3.1 Design Requirements for Heat Pipes

  1. Operating temperature: Typically -50°C to 200°C, based on device thermal control needs.
  2. Heat load: Determined by device power and environmental conditions.
  3. Thermal characteristics: Design evaporation/condensation ends, wick, and shell geometry according to power and temperature control requirements (uniformity, stability).
  4. Environment: Account for gravity effects (terrestrial, marine, or aerospace) and cooling medium interfaces.
  5. Dimensions/weight: Meet user specifications for size and weight.

3.2 Working Fluid Selection

  1. Criteria:
    • Operating temperature between freezing and critical points, preferably near boiling point.

    • Non-toxic, non-flammable, safe.

    • Compatible with shell/wick materials.

    • High figure of merit; capillary lift under gravity.

  2. Common fluids for electronics: Methane, ammonia, Freon, acetone, methanol, ethanol, heptane, water, Dowtherm A.

3.3 Wick Selection

The wick structure and performance are critical. Types include uniform or composite wicks. Key requirements:

  • Effective capillary pumping to overcome viscous pressure drops.

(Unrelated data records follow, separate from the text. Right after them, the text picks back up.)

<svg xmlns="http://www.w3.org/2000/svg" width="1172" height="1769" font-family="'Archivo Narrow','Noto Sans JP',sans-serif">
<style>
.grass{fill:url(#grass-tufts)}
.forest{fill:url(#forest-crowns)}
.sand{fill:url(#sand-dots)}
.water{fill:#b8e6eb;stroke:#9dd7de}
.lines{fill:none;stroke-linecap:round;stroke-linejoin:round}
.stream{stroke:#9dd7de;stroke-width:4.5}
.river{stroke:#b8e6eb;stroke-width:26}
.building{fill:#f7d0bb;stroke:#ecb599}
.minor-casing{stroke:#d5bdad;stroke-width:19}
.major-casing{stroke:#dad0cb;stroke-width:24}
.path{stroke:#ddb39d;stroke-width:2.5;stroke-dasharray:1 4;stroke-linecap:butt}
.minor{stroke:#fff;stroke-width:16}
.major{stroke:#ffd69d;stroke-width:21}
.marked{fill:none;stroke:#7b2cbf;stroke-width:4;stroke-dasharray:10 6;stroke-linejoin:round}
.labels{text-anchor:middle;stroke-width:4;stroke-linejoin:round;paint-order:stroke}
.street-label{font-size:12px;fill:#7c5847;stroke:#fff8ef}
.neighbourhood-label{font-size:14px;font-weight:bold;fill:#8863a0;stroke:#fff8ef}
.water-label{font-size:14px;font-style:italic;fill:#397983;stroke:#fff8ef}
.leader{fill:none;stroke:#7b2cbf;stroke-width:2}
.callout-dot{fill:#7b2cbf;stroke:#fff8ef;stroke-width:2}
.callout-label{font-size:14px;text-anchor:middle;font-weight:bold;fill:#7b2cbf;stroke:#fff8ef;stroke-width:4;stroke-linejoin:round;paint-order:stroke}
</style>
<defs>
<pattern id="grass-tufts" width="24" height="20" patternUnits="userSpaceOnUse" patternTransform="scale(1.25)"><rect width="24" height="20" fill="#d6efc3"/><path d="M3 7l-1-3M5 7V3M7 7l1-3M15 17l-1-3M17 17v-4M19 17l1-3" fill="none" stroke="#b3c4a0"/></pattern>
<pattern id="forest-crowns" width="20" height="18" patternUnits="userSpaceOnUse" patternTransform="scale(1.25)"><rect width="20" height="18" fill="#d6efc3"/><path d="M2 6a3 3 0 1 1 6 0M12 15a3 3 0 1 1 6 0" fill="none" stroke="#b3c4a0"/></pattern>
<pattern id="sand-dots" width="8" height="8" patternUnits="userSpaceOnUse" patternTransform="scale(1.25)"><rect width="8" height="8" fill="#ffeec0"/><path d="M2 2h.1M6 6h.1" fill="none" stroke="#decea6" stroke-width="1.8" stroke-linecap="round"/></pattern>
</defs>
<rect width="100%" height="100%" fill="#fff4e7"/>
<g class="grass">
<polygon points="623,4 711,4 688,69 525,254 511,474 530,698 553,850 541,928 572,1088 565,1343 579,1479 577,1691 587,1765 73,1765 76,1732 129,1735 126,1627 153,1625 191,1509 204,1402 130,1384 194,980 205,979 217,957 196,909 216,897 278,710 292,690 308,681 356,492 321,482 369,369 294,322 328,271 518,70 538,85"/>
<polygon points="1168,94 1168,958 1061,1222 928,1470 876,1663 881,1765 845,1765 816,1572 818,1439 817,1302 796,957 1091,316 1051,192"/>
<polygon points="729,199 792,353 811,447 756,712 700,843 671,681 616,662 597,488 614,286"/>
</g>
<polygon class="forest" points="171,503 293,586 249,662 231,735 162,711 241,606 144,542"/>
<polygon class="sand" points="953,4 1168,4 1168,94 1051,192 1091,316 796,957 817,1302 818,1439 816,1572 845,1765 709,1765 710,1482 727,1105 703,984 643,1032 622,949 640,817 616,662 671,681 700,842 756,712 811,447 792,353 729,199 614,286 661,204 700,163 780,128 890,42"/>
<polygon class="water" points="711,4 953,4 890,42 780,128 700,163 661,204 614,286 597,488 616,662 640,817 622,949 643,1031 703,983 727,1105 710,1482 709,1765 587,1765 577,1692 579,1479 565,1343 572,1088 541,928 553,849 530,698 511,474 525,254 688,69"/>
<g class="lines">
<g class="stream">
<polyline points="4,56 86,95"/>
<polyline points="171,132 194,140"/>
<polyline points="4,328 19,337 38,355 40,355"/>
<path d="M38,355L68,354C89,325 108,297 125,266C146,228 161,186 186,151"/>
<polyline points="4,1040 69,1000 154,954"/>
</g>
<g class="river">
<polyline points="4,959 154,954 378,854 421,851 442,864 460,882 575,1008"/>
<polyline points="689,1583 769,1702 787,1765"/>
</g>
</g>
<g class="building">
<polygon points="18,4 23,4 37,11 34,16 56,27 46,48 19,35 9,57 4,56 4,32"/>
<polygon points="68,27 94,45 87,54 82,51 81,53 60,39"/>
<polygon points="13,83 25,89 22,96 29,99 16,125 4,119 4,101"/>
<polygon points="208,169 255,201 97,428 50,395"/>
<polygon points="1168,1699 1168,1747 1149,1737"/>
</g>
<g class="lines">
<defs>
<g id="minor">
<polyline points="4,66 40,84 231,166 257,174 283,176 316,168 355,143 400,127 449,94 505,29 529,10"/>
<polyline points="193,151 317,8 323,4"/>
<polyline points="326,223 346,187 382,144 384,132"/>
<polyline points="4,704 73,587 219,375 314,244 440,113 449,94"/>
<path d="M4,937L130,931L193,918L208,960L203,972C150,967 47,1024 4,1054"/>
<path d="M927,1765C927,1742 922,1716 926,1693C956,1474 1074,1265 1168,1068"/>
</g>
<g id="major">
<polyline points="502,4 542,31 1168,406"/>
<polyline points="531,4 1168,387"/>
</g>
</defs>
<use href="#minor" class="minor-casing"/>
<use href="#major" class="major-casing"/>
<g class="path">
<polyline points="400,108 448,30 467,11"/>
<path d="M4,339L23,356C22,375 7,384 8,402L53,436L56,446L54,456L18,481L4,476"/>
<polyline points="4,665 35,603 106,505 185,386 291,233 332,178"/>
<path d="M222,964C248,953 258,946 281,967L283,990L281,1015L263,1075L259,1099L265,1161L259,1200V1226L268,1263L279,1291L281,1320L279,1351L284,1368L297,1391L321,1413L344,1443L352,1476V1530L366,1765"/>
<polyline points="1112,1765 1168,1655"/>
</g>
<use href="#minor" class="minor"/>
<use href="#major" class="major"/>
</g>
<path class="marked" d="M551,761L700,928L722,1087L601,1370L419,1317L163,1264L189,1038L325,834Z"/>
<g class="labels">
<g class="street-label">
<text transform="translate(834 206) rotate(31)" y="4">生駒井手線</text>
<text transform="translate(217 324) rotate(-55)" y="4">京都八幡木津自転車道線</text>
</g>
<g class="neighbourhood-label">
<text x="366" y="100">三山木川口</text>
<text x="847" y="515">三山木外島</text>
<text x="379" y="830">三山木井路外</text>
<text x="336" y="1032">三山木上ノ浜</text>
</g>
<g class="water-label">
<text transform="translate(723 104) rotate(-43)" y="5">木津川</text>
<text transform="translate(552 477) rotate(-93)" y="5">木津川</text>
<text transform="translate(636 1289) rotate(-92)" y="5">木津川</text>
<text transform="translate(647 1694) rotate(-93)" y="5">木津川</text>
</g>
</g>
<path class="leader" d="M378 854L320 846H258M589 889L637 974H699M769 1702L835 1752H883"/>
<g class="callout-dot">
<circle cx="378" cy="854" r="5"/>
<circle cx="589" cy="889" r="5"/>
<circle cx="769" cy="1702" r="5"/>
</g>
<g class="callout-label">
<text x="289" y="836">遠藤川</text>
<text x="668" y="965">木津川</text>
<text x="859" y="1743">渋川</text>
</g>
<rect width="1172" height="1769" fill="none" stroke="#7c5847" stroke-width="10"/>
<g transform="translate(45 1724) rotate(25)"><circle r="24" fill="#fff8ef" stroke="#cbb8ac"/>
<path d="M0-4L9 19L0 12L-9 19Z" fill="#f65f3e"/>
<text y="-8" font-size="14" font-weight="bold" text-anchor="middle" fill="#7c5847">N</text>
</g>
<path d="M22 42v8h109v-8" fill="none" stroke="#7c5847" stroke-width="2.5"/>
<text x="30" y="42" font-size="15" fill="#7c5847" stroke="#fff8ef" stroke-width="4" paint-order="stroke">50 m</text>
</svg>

  • Sufficient fluid lift height to counteract gravity.

  • Balance between large pores (minimizing losses) and small pores (maximizing capillary force).
    Additional considerations:

  1. Compatibility with fluid and shell.

  2. High permeability and heat transfer.

  3. Rigidity for tight contact with shell.

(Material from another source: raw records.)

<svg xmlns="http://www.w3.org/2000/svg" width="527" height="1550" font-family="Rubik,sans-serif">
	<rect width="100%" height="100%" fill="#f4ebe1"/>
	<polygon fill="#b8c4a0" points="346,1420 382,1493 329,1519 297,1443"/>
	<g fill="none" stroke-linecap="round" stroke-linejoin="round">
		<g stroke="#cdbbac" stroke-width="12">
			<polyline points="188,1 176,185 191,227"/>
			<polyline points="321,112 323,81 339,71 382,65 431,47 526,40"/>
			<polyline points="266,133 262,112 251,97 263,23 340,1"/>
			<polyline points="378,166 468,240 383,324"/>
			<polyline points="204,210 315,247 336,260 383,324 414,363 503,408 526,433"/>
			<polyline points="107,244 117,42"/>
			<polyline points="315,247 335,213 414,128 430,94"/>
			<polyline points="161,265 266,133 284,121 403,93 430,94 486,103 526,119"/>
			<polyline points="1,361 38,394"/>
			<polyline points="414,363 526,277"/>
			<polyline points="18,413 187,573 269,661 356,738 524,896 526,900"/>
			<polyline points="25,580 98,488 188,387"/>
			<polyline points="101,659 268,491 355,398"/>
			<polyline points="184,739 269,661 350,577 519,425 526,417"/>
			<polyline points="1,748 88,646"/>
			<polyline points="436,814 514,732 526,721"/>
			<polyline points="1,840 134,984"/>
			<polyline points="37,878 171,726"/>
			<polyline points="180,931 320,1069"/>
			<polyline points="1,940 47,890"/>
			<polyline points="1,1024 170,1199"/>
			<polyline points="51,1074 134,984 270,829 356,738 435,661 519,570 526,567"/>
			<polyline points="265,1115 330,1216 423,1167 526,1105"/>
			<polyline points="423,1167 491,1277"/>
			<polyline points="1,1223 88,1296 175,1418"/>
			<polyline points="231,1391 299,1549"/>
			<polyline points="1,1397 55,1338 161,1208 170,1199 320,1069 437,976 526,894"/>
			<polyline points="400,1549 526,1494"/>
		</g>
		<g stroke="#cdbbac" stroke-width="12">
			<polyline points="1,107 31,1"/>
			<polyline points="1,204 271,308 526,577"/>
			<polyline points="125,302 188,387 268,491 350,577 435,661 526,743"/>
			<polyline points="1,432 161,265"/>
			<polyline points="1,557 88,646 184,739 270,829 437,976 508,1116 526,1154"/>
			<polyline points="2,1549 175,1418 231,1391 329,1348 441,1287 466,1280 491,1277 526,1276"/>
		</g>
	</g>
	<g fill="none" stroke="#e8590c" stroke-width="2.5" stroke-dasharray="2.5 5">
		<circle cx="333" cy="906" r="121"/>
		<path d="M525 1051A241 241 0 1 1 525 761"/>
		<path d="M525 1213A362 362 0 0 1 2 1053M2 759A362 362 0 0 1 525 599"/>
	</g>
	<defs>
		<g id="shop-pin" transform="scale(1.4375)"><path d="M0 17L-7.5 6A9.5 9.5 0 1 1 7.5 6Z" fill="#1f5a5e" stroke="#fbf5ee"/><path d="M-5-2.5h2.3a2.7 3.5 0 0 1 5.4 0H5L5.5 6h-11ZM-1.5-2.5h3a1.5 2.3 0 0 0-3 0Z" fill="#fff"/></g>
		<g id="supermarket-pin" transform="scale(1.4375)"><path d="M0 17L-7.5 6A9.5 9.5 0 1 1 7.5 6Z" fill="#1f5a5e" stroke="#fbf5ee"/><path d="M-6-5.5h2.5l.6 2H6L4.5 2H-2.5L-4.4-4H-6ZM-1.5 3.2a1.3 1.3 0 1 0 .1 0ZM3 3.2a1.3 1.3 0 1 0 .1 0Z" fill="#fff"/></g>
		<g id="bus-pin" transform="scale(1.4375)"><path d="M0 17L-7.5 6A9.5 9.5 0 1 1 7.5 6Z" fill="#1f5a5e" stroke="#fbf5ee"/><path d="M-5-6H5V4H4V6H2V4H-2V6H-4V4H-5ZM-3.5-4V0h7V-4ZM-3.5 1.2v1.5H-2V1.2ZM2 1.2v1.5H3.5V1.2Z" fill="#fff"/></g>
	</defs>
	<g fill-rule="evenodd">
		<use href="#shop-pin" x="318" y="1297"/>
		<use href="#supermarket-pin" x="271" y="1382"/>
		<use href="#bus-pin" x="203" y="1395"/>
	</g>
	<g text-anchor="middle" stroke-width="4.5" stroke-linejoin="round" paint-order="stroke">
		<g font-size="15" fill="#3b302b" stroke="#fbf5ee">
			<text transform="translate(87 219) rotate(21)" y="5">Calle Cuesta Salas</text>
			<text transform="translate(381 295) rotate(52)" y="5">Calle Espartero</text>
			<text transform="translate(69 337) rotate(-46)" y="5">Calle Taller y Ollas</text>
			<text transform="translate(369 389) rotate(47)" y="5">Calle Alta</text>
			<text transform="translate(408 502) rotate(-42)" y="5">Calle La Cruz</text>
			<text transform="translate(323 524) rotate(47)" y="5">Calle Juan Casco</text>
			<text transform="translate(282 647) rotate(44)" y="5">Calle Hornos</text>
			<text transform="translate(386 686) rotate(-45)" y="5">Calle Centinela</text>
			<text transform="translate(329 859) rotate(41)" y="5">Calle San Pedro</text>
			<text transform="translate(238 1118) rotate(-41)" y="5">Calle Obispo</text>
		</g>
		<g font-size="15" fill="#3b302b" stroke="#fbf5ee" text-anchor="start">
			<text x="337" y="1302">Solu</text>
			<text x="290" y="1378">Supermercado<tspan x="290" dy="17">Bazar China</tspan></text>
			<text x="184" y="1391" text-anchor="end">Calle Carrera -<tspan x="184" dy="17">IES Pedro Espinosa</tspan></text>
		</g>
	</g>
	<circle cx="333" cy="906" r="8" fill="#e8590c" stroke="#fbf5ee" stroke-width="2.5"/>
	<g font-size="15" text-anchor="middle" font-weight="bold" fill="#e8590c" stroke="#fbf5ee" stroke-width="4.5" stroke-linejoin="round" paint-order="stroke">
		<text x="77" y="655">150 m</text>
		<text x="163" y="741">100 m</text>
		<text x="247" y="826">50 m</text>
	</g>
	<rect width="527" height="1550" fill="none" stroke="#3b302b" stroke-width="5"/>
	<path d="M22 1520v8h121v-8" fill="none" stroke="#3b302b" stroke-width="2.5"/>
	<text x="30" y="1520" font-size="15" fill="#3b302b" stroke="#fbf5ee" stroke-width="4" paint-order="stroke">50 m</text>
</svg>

  4. Ease of manufacturing, reliability, and cost-effectiveness.

3.4 Shell Design

  1. Materials: Copper, oxygen-free copper, aluminum alloy, or stainless steel. Must be compatible with the working fluid, wettable, highly conductive, and mechanically robust.
  2. Structure:

    • Wall thickness: Balance thermal transfer (thin) and strength (thick). Optimize for minimal thickness while ensuring safety.
    • Surface: Smooth or finned (aligned with heatsink requirements).
    • Shape: Typically cylindrical with welded flat-end caps (using TIG or hydrogen-protected welding).
    • Extension: Sleeve connection method, where two heat pipes are joined via an intermediate sleeve. Contact quality and area determine heat transfer efficiency.

4. Conclusion

Designing heat pipe heatsinks for electronic devices involves selecting appropriate working fluids, wicks, and shells based on specifications, verifying heat transfer performance, and validating through testing. This ensures a robust, efficient, and reliable thermal solution.